» Übungstext:
© JUNGE FREIHEIT Verlag GmbH & Co.  www.jungefreiheit.de  13/15 / 20. März 2015

„Ich lasse mir den Mund von niemandem verbieten“
Politische Korrektheit: Weil die Universität Lübeck den Unternehmer Winfried Stöcker für dessen Kritik an Asylbewerbern gerüffelt hat, stellt er seine Förderung ein
Felix Krautkrämer

Der Fall hatte Ende vergangenen Jahres für Schlagzeilen gesorgt. Der Görlitzer Unternehmer Winfried Stöcker weigerte sich, sein Jugendstilkaufhaus für ein Benefizkonzert für Asylbewerber zur Verfügung zu stellen. Es war seine Art des Protests gegen Asylmißbrauch.Afrikaner aus sicheren Herkunftsländern sollten lieber in ihrer Heimat für einen höheren Lebensstandard sorgen. Außerdem wolle er „in 50 Jahren keinen Halbmond auf dem Kölner Dom“, begründete der Mediziner seine Ablehnung damals bewußt provokant, um „die Bedenken der schweigenden Mehrheit über die aktuelle Asylpolitik zum Ausdruck“ zu bringen. Wer wahrgenommen werden wolle, müsse schließlich zuspitzen.

» Aufgabe: Gib den Abschnitt aus dem Artikel über Winfried Stöcker wortgetreu aus: Setze bei den Worten „Der Fall hatte“ ein und höre nach „müsse schließlich zuspitzen.“ auf. Die Daten spielen hierfür keine Rolle.

» Gesammelte Daten:
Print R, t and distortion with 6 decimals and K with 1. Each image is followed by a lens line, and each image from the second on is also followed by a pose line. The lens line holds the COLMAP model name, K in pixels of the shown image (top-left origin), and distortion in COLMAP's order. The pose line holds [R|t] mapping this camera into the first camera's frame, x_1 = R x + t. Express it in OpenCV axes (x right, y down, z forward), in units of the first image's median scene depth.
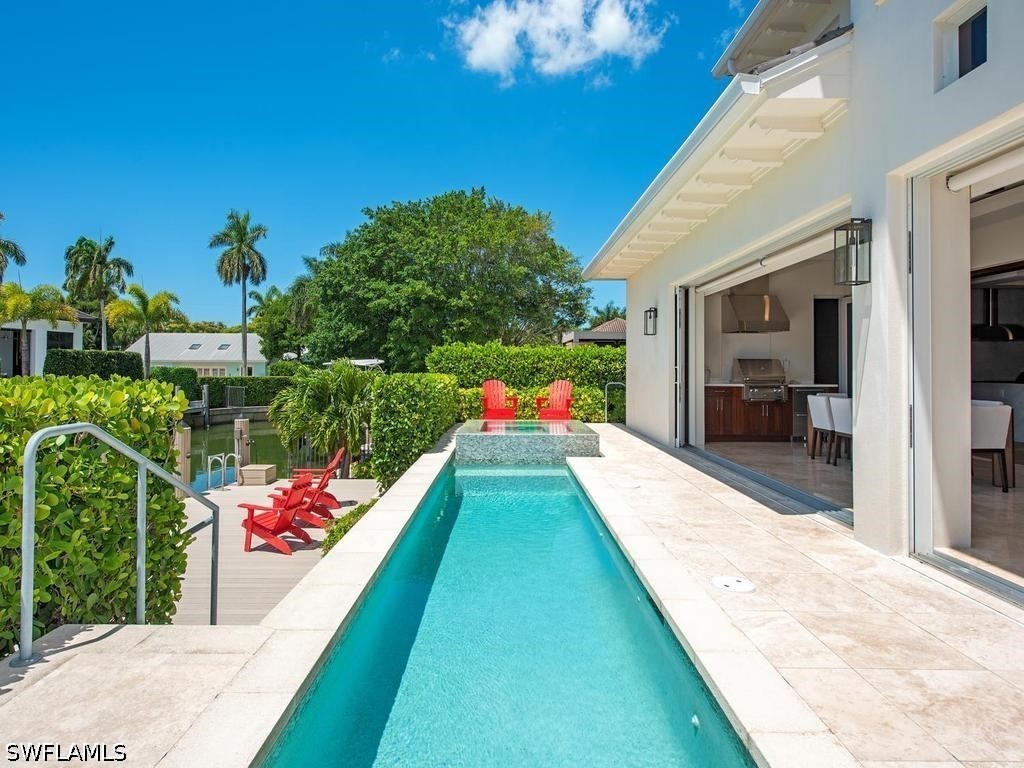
lens RADIAL K [[599.5, 0, 509.9], [0, 599.5, 376.1], [0, 0, 1]] dist [-0.006784, -0.000429]
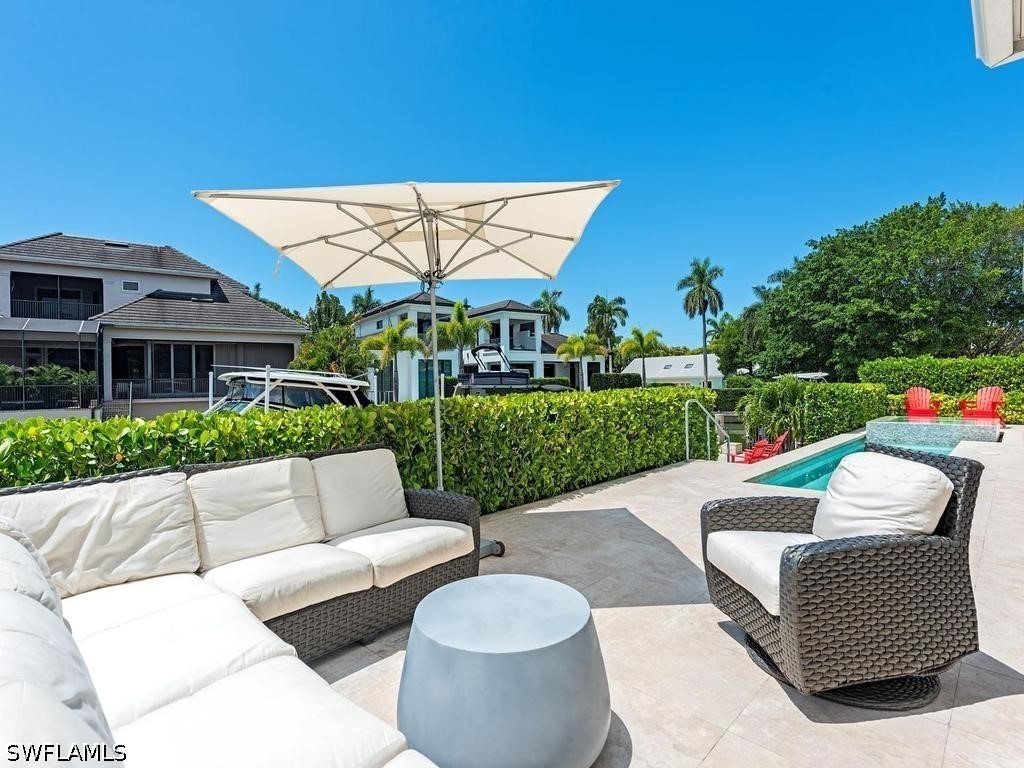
lens RADIAL K [[541.0, 0, 511.3], [0, 541.0, 381.5], [0, 0, 1]] dist [0.017653, -0.000389]
pose [[0.730121, -0.023554, -0.682912, 0.051832], [0.013752, 0.999710, -0.019778, 0.002123], [0.683180, 0.005048, 0.730233, -0.163966]]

» Lösung:
Der Fall hatte Ende vergangenen Jahres für Schlagzeilen gesorgt. Der Görlitzer Unternehmer Winfried Stöcker weigerte sich, sein Jugendstilkaufhaus für ein Benefizkonzert für Asylbewerber zur Verfügung zu stellen. Es war seine Art des Protests gegen Asylmißbrauch.Afrikaner aus sicheren Herkunftsländern sollten lieber in ihrer Heimat für einen höheren Lebensstandard sorgen. Außerdem wolle er „in 50 Jahren keinen Halbmond auf dem Kölner Dom“, begründete der Mediziner seine Ablehnung damals bewußt provokant, um „die Bedenken der schweigenden Mehrheit über die aktuelle Asylpolitik zum Ausdruck“ zu bringen. Wer wahrgenommen werden wolle, müsse schließlich zuspitzen.